God is said to be all-knowing, all-powerful, and all good. Does nature resemble the handiwork of a such a being? Not really. The world that science reveals is wonderful, but it is also wasteful, chaotic, and cruel.

Teach intelligent design as science, and students might start to ask, "What kind of a creator shoves smallpox viruses into his world?" or "Why is the human birth canal so narrow compared with the baby's head that before modern medicine one in a hundred women died in childbirth?" or "What was the designer's intention in making breast cancer genes?"

Churches, mosques and synagogues may have answers to such questions, but science teachers, debarred from teaching theology, can only shrug. Some may turn back to evolution, which provides thorough (if not comforting) explanations.

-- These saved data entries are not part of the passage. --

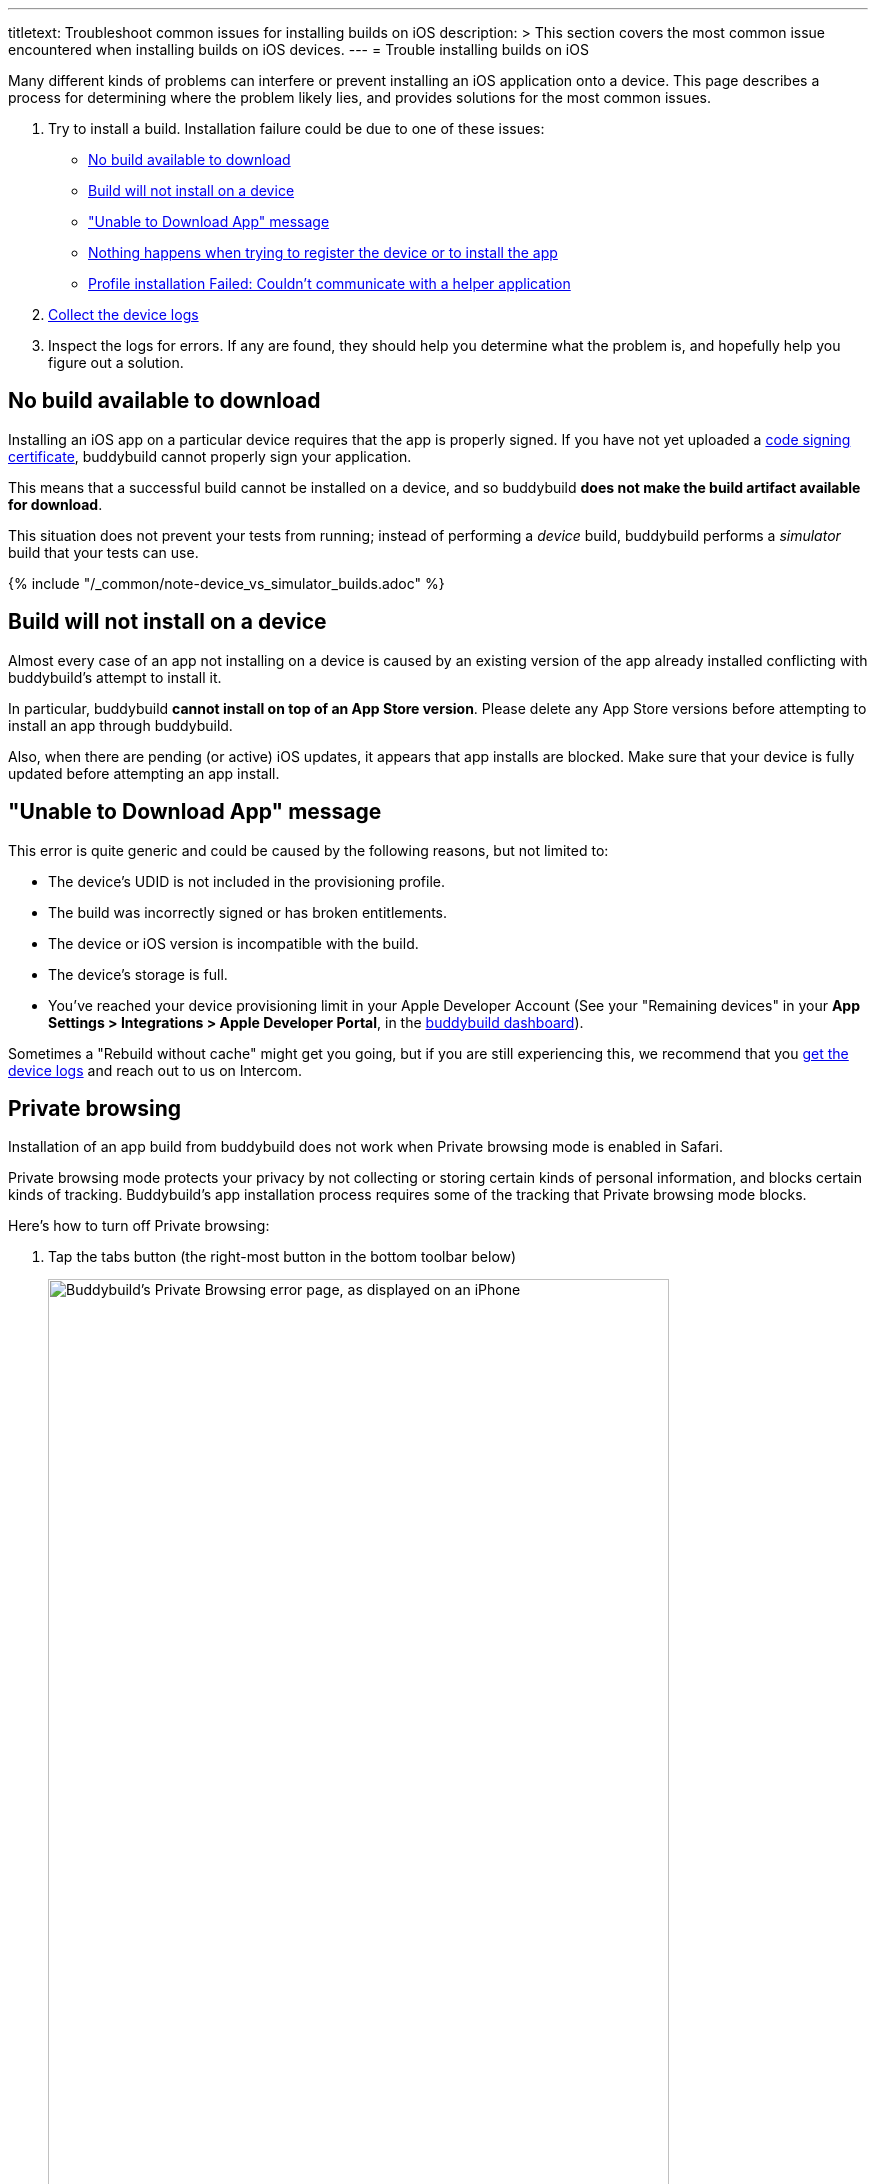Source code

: ---
titletext: Troubleshoot common issues for installing builds on iOS
description: >
  This section covers the most common issue encountered when installing
  builds on iOS devices.
---
= Trouble installing builds on iOS

Many different kinds of problems can interfere or prevent installing an
iOS application onto a device. This page describes a process for
determining where the problem likely lies, and provides solutions for
the most common issues.

. Try to install a build. Installation failure could be due to one of
  these issues:
+
--
- <<no_build_available>>
- <<will_not_install>>
- <<unable_to_download>>
- <<nothing_happens>>
- <<profile_failed>>
--

. link:getting_device_logs_from_xcode.adoc[Collect the device logs]

. Inspect the logs for errors. If any are found, they should help you
  determine what the problem is, and hopefully help you figure out a
  solution.


[[no_build_available]]
== No build available to download

Installing an iOS app on a particular device requires that the app is
properly signed. If you have not yet uploaded a
link:../../deployments/ios/code_signing/README.adoc[code signing
certificate], buddybuild cannot properly sign your application.

This means that a successful build cannot be installed on a device, and
so buddybuild **does not make the build artifact available for
download**.

This situation does not prevent your tests from running; instead of
performing a _device_ build, buddybuild performs a _simulator_ build
that your tests can use.

{% include "/_common/note-device_vs_simulator_builds.adoc" %}


[[will_not_install]]
== Build will not install on a device

Almost every case of an app not installing on a device is caused by an
existing version of the app already installed conflicting with
buddybuild's attempt to install it.

In particular, buddybuild **cannot install on top of an App Store
version**. Please delete any App Store versions before attempting to
install an app through buddybuild.

Also, when there are pending (or active) iOS updates, it appears that
app installs are blocked. Make sure that your device is fully updated
before attempting an app install.


[[unable_to_download]]
== "Unable to Download App" message

This error is quite generic and could be caused by the following
reasons, but not limited to:

- The device's UDID is not included in the provisioning profile.

- The build was incorrectly signed or has broken entitlements.

- The device or iOS version is incompatible with the build.

- The device's storage is full.

- You've reached your device provisioning limit in your Apple Developer
  Account (See your "Remaining devices" in your **App Settings >
  Integrations > Apple Developer Portal**, in the
  link:https://dashboard.buddybuild.com/[buddybuild dashboard]).

Sometimes a "Rebuild without cache" might get you going, but if you are
still experiencing this, we recommend that you
link:getting_device_logs_from_xcode.adoc[get the device logs] and reach
out to us on Intercom.


[[private_browsing]]
== Private browsing

Installation of an app build from buddybuild does not work when Private
browsing mode is enabled in Safari.

Private browsing mode protects your privacy by not collecting or storing
certain kinds of personal information, and blocks certain kinds of
tracking. Buddybuild's app installation process requires some of the
tracking that Private browsing mode blocks.

Here's how to turn off Private browsing:

. Tap the tabs button (the right-most button in the bottom toolbar below)
+
image:img/screen-ios-safari-private_browsing.png["Buddybuild's Private Browsing
error page, as displayed on an iPhone", 621, 1076, role="half"]

. Tap on **Private** to deselect it.
+
image:img/screen-ios-safari-private_browsing-toggle.png["The iOS Safari Tabs
display", 621, 1104, role="half"]

. Quit Safari, then click on the install link again.

If you still see this error message, make sure cookies are not disabled
on your device:

[cols="1a,1a,1a", options="header"]
|===
2+^| For iOS 9 and 10
^| For iOS 11

| image:img/screen-ios09-settings-safari.png["The Safari settings screen
  in iOS 9", 621, 1104]
| image:img/screen-ios09-settings-safari-cookies.png["The Safari cookies
  settings screen in iOS 9", 621, 1104]
| image:img/screen-ios11-settings-safari.png["The Safari settings screen
in iOS 11", 621, 1104]

2+|
. Open the **Settings** app.
. Tap **Safari**.
. Tap **Block Cookies**.
. Make sure that **Always Block** is _not_ set.

|
. Open the **Settings** app.
. Tap **Safari**.
. Make sure that **Block All Cookies** is _not_ set.
|===


[[nothing_happens]]
== Nothing happens when trying to register the device or to install the app

This issue is caused when opening the link in a
**SFSafariViewController** (a stripped down version of Safari in third
party apps) and not **Safari**, the main app itself.

The issue can be fixed by forcing the link to open in Safari. Then to
install from Safari:

image:img/SFSafariViewController.png["Buddybuild's Register Your Device
screen as displayed on an iPhone, with the 'Install Profile' popup
displayed", 621, 1072, role="half"]


[[profile_failed]]
== Profile installation Failed: Couldn't communicate with a helper application

When you get this error while trying to install the buddybuild profile,
try the following:

. Open the Settings app.

. Tap **General**.

. Tap **Profile**.

. Tap **buddybuild.com Config**.

. Tap **Remove Profile**.

. Enter your passcode.

. Tap **Remove**.

. Visit https://dashboard.buddybuild.com/reset

. Try to reinstall the build, buddybuild should ask you to install the
  profile again.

Of course, biology is not the only science in which intelligent design suffers by comparison with naturalism. Take geology. How does intelligent design hope to explain earthquakes? Are plate tectonics a sign of unfinished business? Or just sloppy craftsmanship?

Astronomy presents special challenges. Why would an intelligent designer make a beautiful planet like earth, seed it with life, and then constantly bombard it with chunks of rock and ice, occasionally wiping out most of life?

Teach "intelligent design science" and we might see the Greek gods stage a comeback. After all, on learning that lightning kills more golfers than criminals, wouldn't you be inclined to picture the culprit as Zeus rather than Jehovah?

No loving, omnipotent deity can be saddled with direct responsibility for the natural world as science reveals it. Not unless we resort to the old line, "God moves in mysterious ways His wonders to perform." But by then, we've abandoned science and gone back to religion. Which is fine, provided it's not in the public classroom.

The great irony is that science need not be a threat to faith. For the past three years our forum on science and religion in Lincoln, Nebraska, has brought together scientists, philosophers, ministers, Buddhists, Muslims, a Catholic priest, and a great variety of ordinary folk.

Among the ideas we have developed are these: The realm of God may be entirely metaphysical. (Surely, heaven is not a physical place.) The natural world may be an emergent, or secondary, phenomenon, untouched by God except through the actions of his followers. Surely, that would be consonant with the Christian idea of the Fall.

This kind of perspective need not diminish the ultimate hopes of the religious. Nor need it make scriptural narratives any less real. On the contrary, relating scripture to a metaphysical realm restores the credibility that science has done so much to undermine. And best of all, it leaves science education free to stick to science.